Der frühere Vorstandschef von Signa Prime, Timo Herzberg, der auch Signa Development leitete, wurde fristlos entlassen. Wie „Die Presse“ berichtete, war er in Ungnade gefallen, weil er mit dem Insolvenzantrag einer deutschen Immobilientochter von Signa vorgeprescht war. Er hatte sich als Gegenspieler positioniert. Signa wirft ihm hingegen vor, an seine eigene Firma Havit günstigere Mietverträge in Signa-Gebäuden vergeben zu haben.

Im Aufsichtsrat des Unternehmens befindet sich einmal mehr Ex-Kanzler Alfred Gusenbauer (SPÖ). In diesem Gremium sind unter anderem auch der ehemalige Casinos-Austria-Manager Karl Stoss, Automobil-Platzhirsch Robert Peugeot und Wüstenrot-Chefin Susanne Riess-Hahn mit der Überprüfung der Geschäfte beauftragt.

Die Immobilien und Baustellen

Unter dem 2010 gegründeten Unternehmen befinden sich viele der Prestige-Gebäude, die über Ländergrenzen hinaus bekannt sind: von der Luxusmeile Goldenes Quartier über das Hotel Park Hyatt bis hin zu dem Kunstforum auf der Freyung. Projekte in Deutschland wie der Elbtower in Hamburg sind ins Stocken geraten. In Berlin, Düsseldorf und Stuttgart ruhen die Arbeiten an den Benko-Projekten ebenfalls. Dazu gehört auch die Alte Akademie in München.

● ● ● ● ●

▶ _Aufgabe 1_:
Welcher eigenen Firma soll Timo Herzberg laut dem Text über Signa günstigere Mietverträge in Signa-Gebäuden gegeben haben?
▶ _Aufgabe 2_:
Fass den Text über Signa in zwei Sätzen zusammen.
▶ _Aufgabe 3_:
Führ den Text über Signa nach seinem letzten Satz fort.

● ● ● ● ●

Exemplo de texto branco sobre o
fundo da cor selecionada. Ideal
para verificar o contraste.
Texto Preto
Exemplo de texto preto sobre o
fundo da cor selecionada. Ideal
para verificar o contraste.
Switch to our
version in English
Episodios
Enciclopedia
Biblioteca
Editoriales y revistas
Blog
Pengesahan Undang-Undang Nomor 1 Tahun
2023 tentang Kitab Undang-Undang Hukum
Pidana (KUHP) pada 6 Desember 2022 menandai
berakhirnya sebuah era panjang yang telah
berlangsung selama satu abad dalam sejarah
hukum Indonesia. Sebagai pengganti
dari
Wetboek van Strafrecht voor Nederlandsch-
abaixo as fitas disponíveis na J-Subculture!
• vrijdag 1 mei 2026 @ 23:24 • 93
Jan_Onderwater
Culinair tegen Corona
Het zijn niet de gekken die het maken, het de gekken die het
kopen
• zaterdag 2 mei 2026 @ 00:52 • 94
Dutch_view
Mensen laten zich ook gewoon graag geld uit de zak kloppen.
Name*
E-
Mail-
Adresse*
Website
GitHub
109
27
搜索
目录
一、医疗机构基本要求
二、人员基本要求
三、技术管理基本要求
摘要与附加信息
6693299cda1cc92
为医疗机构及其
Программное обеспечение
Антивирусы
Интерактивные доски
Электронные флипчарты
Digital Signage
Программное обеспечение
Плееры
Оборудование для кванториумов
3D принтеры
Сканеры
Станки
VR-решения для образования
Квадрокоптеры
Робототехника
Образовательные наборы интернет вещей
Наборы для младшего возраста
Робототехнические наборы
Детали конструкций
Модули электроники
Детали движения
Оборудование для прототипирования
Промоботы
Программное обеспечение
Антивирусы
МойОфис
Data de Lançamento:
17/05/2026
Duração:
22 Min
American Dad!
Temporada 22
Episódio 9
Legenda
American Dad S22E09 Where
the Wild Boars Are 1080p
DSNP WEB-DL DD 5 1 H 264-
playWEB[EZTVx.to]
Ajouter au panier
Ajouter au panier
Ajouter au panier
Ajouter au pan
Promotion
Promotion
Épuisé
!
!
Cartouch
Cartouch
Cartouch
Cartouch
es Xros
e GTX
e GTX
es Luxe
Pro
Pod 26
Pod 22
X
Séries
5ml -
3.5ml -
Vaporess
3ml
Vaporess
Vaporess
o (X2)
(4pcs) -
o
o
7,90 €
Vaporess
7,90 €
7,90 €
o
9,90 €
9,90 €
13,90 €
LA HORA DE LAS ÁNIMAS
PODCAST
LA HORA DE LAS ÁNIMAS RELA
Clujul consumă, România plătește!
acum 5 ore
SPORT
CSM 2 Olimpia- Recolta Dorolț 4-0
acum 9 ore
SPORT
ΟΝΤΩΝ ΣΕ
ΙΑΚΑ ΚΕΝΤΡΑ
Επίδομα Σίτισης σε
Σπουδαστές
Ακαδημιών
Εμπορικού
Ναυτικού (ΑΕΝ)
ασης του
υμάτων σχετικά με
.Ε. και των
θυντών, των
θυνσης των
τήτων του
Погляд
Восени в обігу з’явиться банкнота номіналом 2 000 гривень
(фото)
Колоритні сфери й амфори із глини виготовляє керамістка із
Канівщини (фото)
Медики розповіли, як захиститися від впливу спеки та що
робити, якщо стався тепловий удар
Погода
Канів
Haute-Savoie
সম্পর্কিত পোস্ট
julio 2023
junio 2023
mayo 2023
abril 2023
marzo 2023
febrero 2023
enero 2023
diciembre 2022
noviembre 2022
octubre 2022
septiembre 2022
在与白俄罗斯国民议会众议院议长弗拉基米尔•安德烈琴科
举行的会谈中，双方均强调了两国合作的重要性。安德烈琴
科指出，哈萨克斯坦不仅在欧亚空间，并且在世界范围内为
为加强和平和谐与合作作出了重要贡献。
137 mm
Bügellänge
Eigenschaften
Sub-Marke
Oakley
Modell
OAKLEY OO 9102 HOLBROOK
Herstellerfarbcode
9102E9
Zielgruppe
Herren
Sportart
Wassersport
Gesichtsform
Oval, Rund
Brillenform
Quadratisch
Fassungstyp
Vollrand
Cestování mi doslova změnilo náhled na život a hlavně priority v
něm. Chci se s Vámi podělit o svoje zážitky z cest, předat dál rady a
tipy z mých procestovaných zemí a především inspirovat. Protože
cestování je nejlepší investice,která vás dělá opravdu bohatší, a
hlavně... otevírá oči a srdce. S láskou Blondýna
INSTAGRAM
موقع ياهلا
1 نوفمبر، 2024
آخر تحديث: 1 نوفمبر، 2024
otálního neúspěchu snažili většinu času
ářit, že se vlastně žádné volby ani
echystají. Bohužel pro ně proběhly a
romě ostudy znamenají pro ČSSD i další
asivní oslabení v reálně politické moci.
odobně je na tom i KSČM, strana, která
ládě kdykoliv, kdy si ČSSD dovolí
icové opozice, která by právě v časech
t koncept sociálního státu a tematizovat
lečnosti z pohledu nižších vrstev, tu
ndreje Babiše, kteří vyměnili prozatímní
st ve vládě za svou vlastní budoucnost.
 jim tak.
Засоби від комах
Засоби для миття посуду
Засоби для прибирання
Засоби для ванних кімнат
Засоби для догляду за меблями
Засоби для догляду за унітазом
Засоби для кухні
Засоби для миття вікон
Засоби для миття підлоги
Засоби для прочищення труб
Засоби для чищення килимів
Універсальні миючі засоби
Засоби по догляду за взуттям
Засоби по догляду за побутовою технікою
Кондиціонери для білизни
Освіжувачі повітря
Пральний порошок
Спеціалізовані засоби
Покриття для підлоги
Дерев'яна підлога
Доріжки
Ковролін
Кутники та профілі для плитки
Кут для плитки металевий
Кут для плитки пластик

● ● ● ● ●

▶ _Deine Antwort 1_:
Havit.

▶ _Deine Antwort 2_:
Timo Herzberg, früher Vorstandschef von Signa Prime und Leiter von Signa Development, wurde fristlos entlassen, und Signa wirft ihm vor, seiner eigenen Firma Havit günstigere Mietverträge in Signa-Gebäuden gegeben zu haben. Zu dem 2010 gegründeten Unternehmen gehören bekannte Prestige-Gebäude wie das Goldene Quartier, während Projekte in Deutschland, etwa der Elbtower in Hamburg und die Alte Akademie in München, ins Stocken geraten sind oder ruhen.

▶ _Deine Antwort 3_:
In Wien sorgt vor allem das in Bau befindliche Lamarr-Kaufhaus auf der Mariahilfer Straße am Standort des ehemaligen Leiner-Flagship-Stores für Aufregung. Aktuell tätig ist das Bauunternehmen Habau. „Man habe die Arbeiten zu 99 Prozent abgeschlossen“, teilte Habau mit. Für das Lamarr haben zahlreiche Firmen Aufträge erhalten.

Gebaut wird seit Frühjahr 2021, heuer im Sommer wurde Dachgleiche gefeiert. Der Komplex soll im Endausbau ein Luxus-Kaufhaus sowie ein Hyatt Thompson Hotel umfassen. Benannt ist das Warenhaus nach der in Wien geborenen Hollywood-Schauspielerin Hedy Lamarr. Die Eröffnung war eigentlich für 2025 geplant.

Die Zukunft und die Baupolizei

Doch was passiert nun mit den ganzen Prestige-Objekten? Schauen die Städte auf jahrelange Bauleichen? Bisher wurde über einen Baustopp des Lamarr-Objekts nur spekuliert. Von Signa wurden keine Verzögerungen gemeldet. Bauverzögerungen müssen der Stadt Wien nicht gemeldet werden. Lediglich nach vier Jahren ab Baubeginn erlischt die Baubewilligung, wenn sie nicht ausgenützt worden ist. „Das ist bei diesem Gebäude aber nicht der Fall, weil der Rohbau schon fast fertig ist“, heißt es von der Stadt Wien zur „Presse“.

„Die Baupolizei überprüft die Baustellen anlassfallbezogen“, heißt es weiter. Aufgrund der Sensibilität des Projekts sei die MA 37 hier regelmäßig vor Ort. „Die bauausführende Firma Habau hat zugesagt, die Baustelle weiterzuführen und im Fall einer Unterbrechung der Arbeiten für eine ordnungsgemäße Absicherung zu sorgen, sodass keine Gefährdungen entstehen sollten“, wird versichert.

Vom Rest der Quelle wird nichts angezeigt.